From the records below, please repeat exactly the line that has "îngrijire a pielii.", the line that has "стрировали видеоролики о", and every line between them, and nothing else.

####################

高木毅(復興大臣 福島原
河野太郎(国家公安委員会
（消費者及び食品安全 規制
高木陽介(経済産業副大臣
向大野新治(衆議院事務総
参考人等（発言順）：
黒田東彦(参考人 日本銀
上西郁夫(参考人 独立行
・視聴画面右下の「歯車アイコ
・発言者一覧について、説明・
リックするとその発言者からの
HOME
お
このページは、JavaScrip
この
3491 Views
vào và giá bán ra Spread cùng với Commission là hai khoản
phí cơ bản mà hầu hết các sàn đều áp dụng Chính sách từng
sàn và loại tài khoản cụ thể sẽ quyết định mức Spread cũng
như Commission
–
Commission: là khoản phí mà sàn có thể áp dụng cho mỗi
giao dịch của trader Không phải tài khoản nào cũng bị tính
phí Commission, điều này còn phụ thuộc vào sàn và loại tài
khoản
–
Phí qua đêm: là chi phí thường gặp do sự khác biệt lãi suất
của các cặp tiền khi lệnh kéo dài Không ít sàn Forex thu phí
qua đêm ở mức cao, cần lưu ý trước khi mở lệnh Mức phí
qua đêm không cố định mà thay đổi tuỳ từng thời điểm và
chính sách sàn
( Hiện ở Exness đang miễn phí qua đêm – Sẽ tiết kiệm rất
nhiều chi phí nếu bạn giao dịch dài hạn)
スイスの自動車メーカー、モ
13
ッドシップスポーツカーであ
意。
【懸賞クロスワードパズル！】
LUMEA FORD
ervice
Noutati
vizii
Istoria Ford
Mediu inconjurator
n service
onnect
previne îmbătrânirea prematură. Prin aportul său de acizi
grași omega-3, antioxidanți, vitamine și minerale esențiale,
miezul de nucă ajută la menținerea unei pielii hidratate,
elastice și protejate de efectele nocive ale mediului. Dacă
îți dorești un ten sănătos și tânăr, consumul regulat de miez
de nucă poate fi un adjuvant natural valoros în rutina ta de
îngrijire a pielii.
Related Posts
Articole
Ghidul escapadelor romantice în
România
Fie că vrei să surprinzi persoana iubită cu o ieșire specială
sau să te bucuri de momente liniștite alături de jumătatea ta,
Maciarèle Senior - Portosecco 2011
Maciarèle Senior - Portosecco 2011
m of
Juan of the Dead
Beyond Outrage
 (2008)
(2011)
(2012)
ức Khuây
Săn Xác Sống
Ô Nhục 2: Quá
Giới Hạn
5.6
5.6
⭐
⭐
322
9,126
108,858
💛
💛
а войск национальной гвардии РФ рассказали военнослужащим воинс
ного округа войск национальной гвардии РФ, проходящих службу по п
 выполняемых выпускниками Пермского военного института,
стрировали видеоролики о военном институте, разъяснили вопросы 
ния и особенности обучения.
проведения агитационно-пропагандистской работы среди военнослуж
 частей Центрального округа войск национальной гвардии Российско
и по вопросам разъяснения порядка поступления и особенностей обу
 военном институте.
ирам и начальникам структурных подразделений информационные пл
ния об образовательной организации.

####################

RESPONSE:
îngrijire a pielii.
Related Posts
Articole
Ghidul escapadelor romantice în
România
Fie că vrei să surprinzi persoana iubită cu o ieșire specială
sau să te bucuri de momente liniștite alături de jumătatea ta,
Maciarèle Senior - Portosecco 2011
Maciarèle Senior - Portosecco 2011
m of
Juan of the Dead
Beyond Outrage
 (2008)
(2011)
(2012)
ức Khuây
Săn Xác Sống
Ô Nhục 2: Quá
Giới Hạn
5.6
5.6
⭐
⭐
322
9,126
108,858
💛
💛
а войск национальной гвардии РФ рассказали военнослужащим воинс
ного округа войск национальной гвардии РФ, проходящих службу по п
 выполняемых выпускниками Пермского военного института,
стрировали видеоролики о военном институте, разъяснили вопросы 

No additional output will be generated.